(Figure understanding tasks)
☆ ☆ ☆ ☆

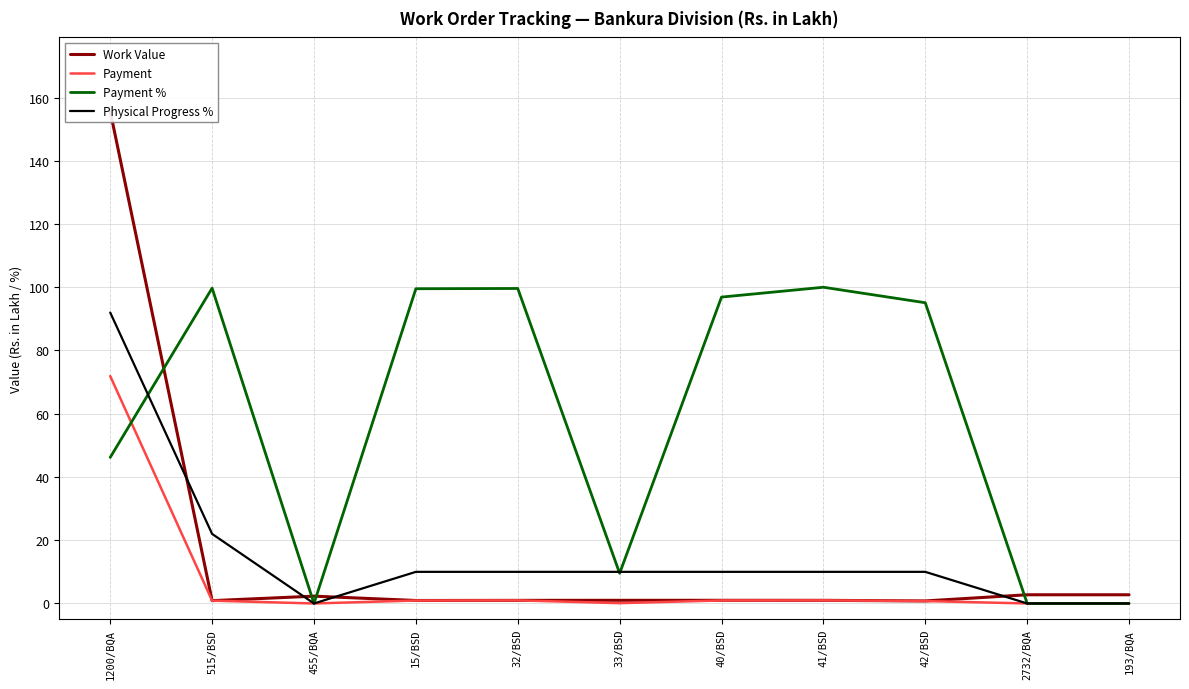

Which category has the highest value in the Physical Progress % series?

1200/BQA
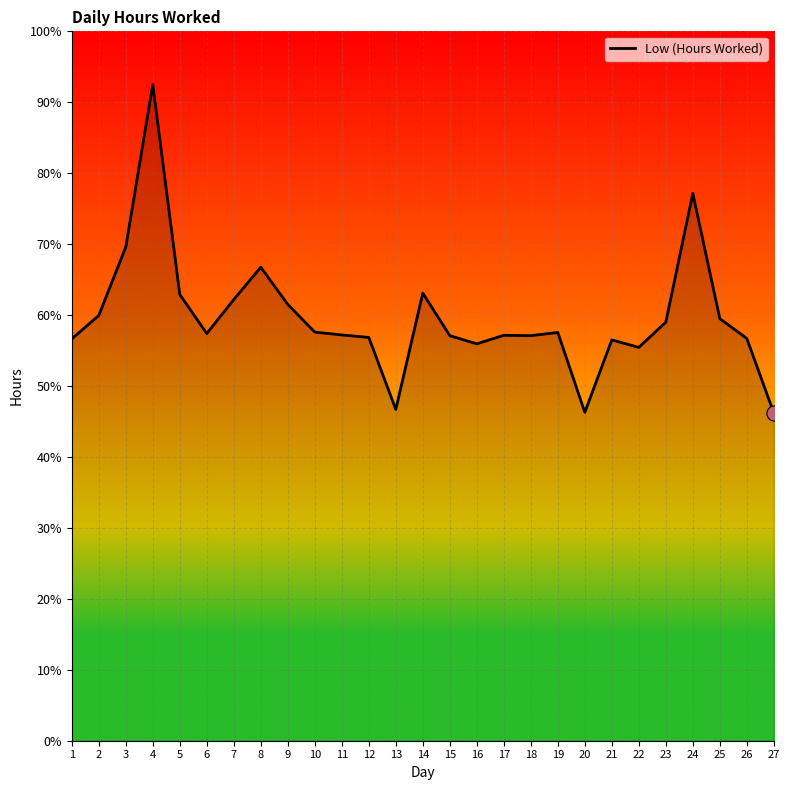

Is this an area chart (filled region under the line)?

Yes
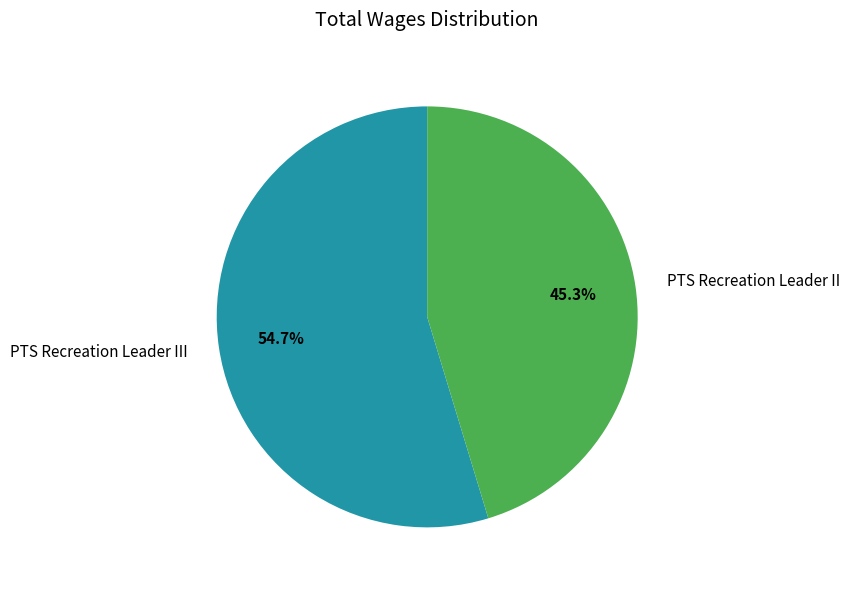

Approximately how many times larger is the value at PTS Recreation Leader II compared to PTS Recreation Leader III?

0.8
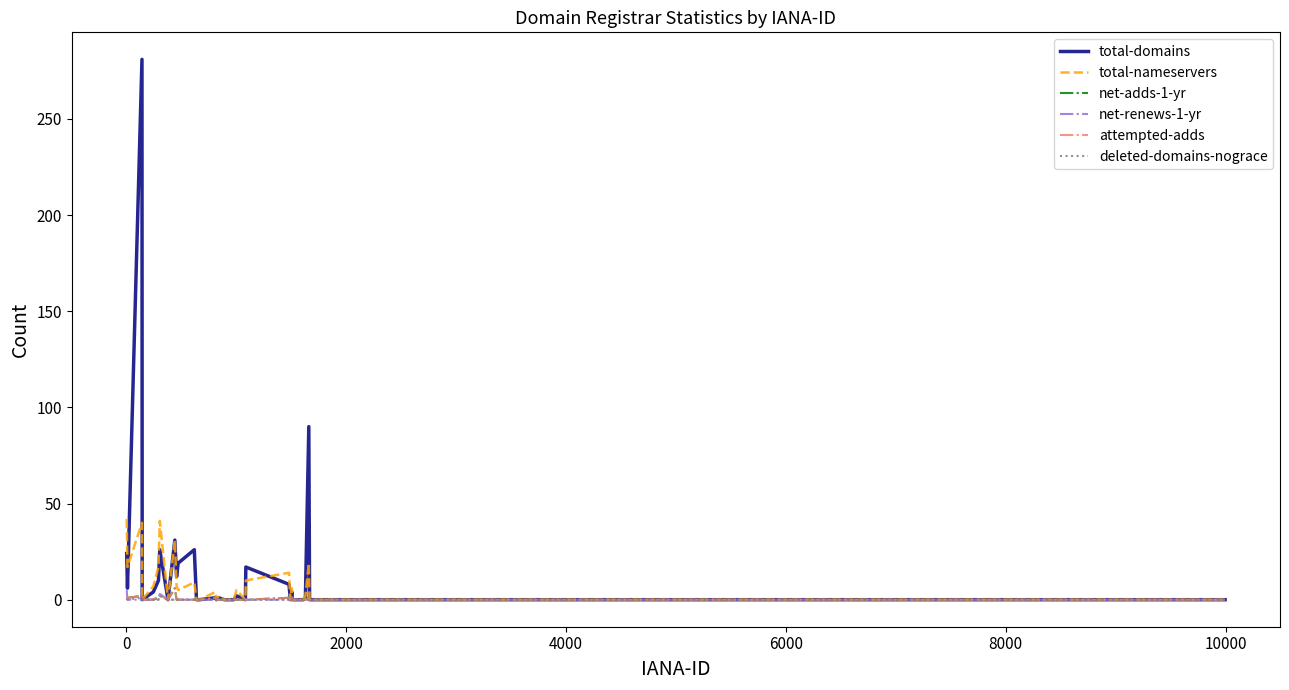

Which series has the widest spread of values?

total-domains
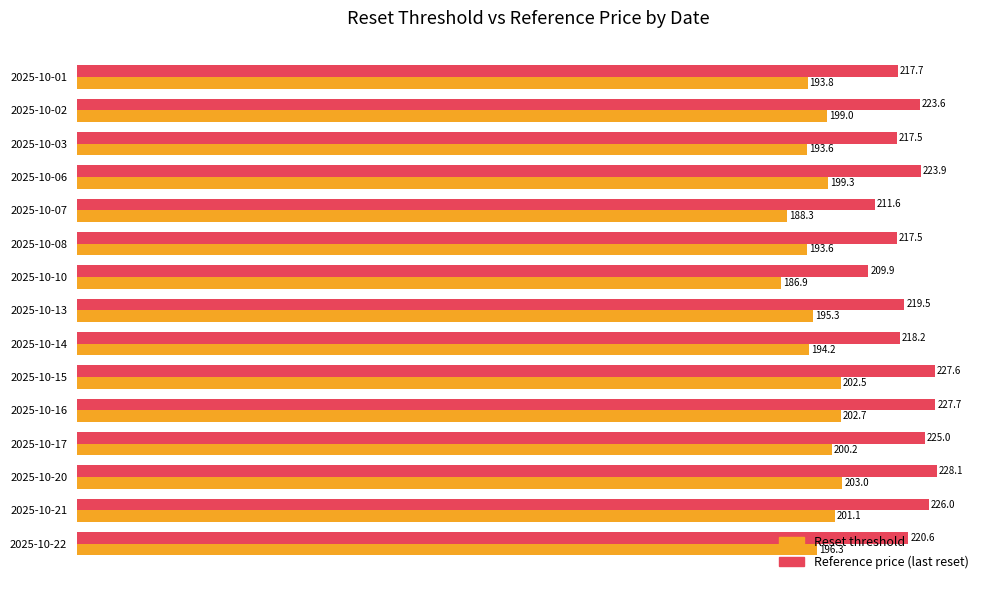

Which series has the largest total across all categories?

Reference price (last reset)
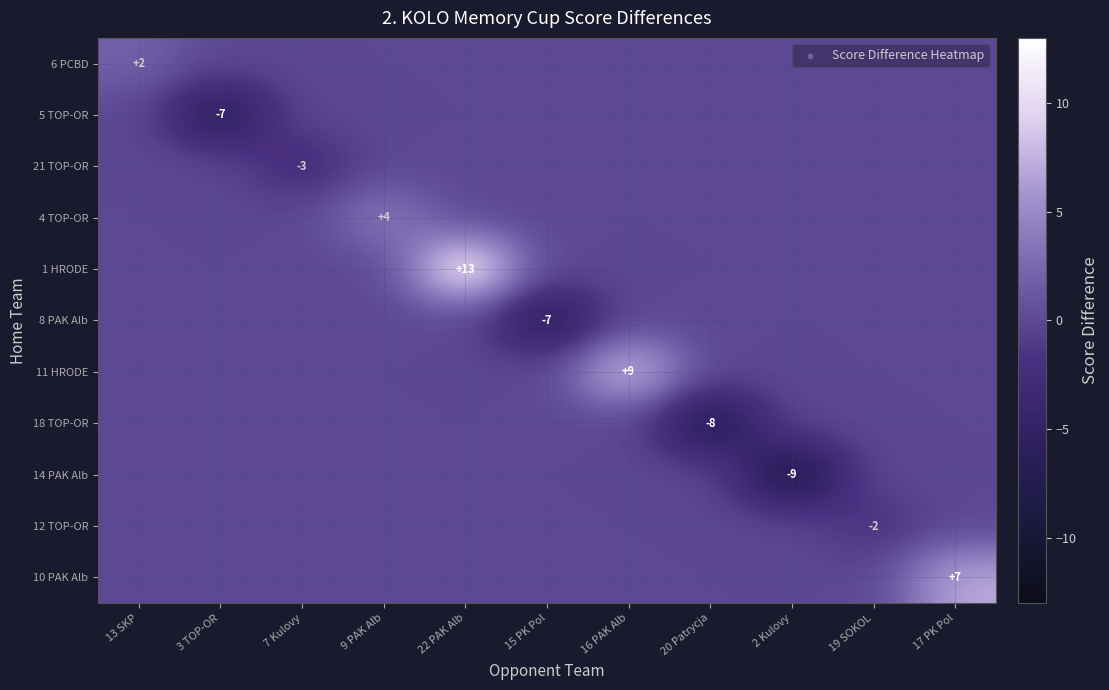

List the series in order of their peak value, lowest first.

5 TOP-OR, 21 TOP-OR, 8 PAK Alb, 18 TOP-OR, 14 PAK Alb, 12 TOP-OR, 6 PCBD, 4 TOP-OR, 10 PAK Alb, 11 HRODE, 1 HRODE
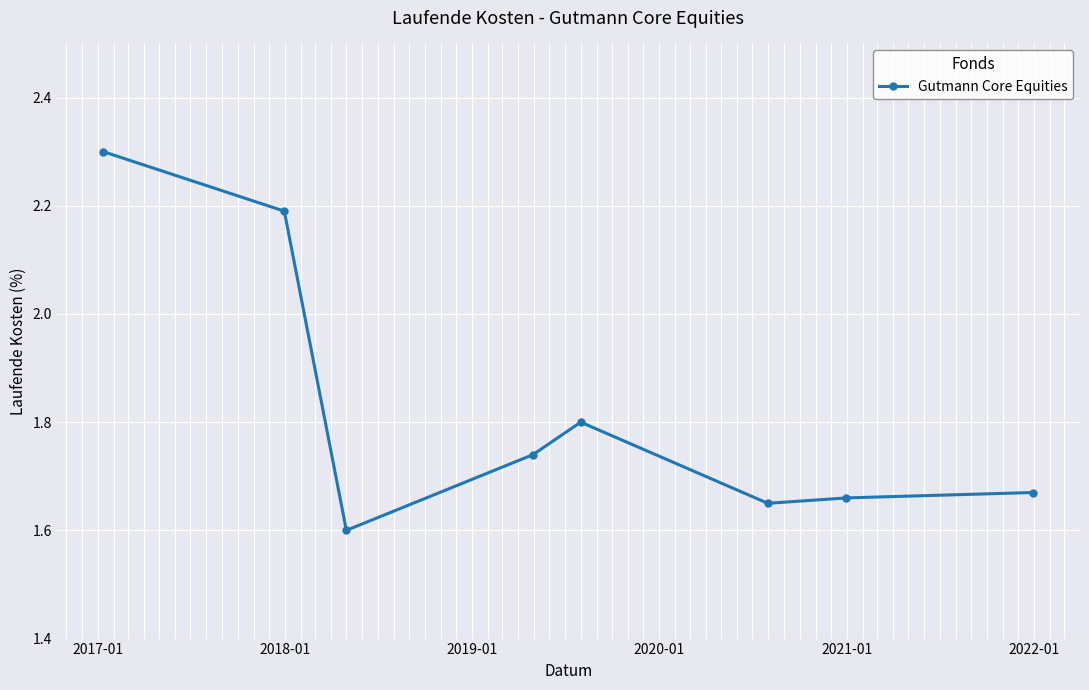

Count the values in the range 1 to 2.

6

☆ ☆ ☆ ☆

» **Work required**: Format every line of the material above as a numbered list, omitting blank lines and picture placeholders.

» **Answer to the problem**:
1. Which category has the highest value in the Physical Progress % series?
2. 1200/BQA
3. Is this an area chart (filled region under the line)?
4. Yes
5. Approximately how many times larger is the value at PTS Recreation Leader II compared to PTS Recreation Leader III?
6. 0.8
7. Which series has the widest spread of values?
8. total-domains
9. Which series has the largest total across all categories?
10. Reference price (last reset)
11. List the series in order of their peak value, lowest first.
12. 5 TOP-OR, 21 TOP-OR, 8 PAK Alb, 18 TOP-OR, 14 PAK Alb, 12 TOP-OR, 6 PCBD, 4 TOP-OR, 10 PAK Alb, 11 HRODE, 1 HRODE
13. Count the values in the range 1 to 2.
14. 6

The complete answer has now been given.